There’s definitely language in the Bible that forces me to stop and consider what I’ve just read. I think, most recently, this has been the case personally with Paul’s union-with-Christ language. When Paul says that Christians are in Christ, my post-Enlightenment mind automatically asks, “how can it be that someone can be so meaningfully united to another without being the same person?"
And yet, as arresting as this language is, it still has a tendency to become so customary, especially as we read the Scriptures more and more and we (or at least I) often read over it without much of an idea for what Paul’s actually saying.

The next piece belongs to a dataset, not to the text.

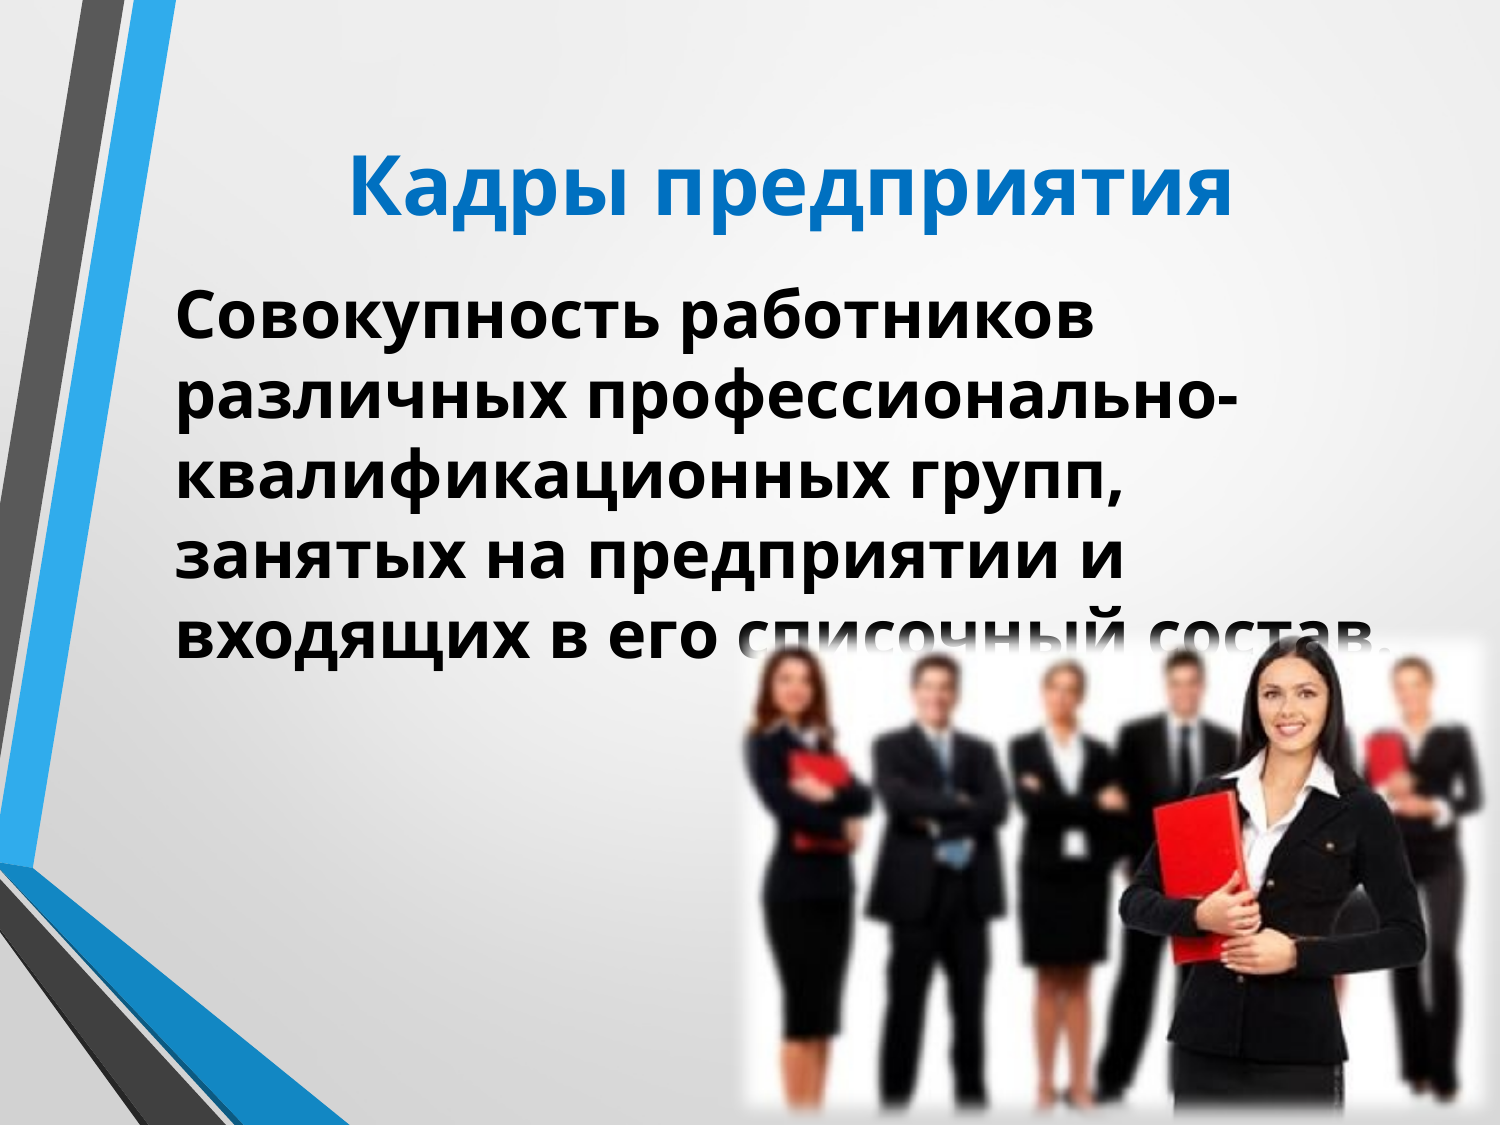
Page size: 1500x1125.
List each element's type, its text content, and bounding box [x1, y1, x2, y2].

This is language worth meditating on. If we are one with Christ; if all Christ has done is imputed to us by virtue of our union with Him, then Richard Sibbes is certainly right when he says that when "we get fast hold on Christ, and cleave there, God can as soon alter his love to him as alter his love to us; his love is every whit as unchangeable to a believing member, as to Christ the head of the body. The promises are as sure as the love of God in Christ is, upon which they are founded, and from which ‘nothing can separate us,’ (Rom. 8:35).”
What an encouraging truth to sustain us in times of suffering and uncertainty. But Paul’s language doesn’t just stop there. Herman Ridderbos observes in 1 Cor. 15 that "the intention of the apostle is here again not merely to point to the resurrection of Christ as the token or as the possibility of the future resurrection of all believers. Rather, Christ as second man and last Adam is the one in whose resurrection this new life of the recreation has already come to light and become reality in this dispensation...In summary we can say, therefore, that Paul's kerygma of the great time of salvation that has dawned in Christ is above all determined by Christ's death and resurrection. It is in them that the present aeon has lost its power and hold on the children of Adam and that the new things have come.”
Because of Christ’s Resurrection, there is certainty for the Christian not only that the content of his or her faith is true, but also that just as Christ was raised and vindicated, so will we be. Indeed, in a sense the age to come has already dawned in Christ, and because it has already dawned, how can we doubt that it will be consummated?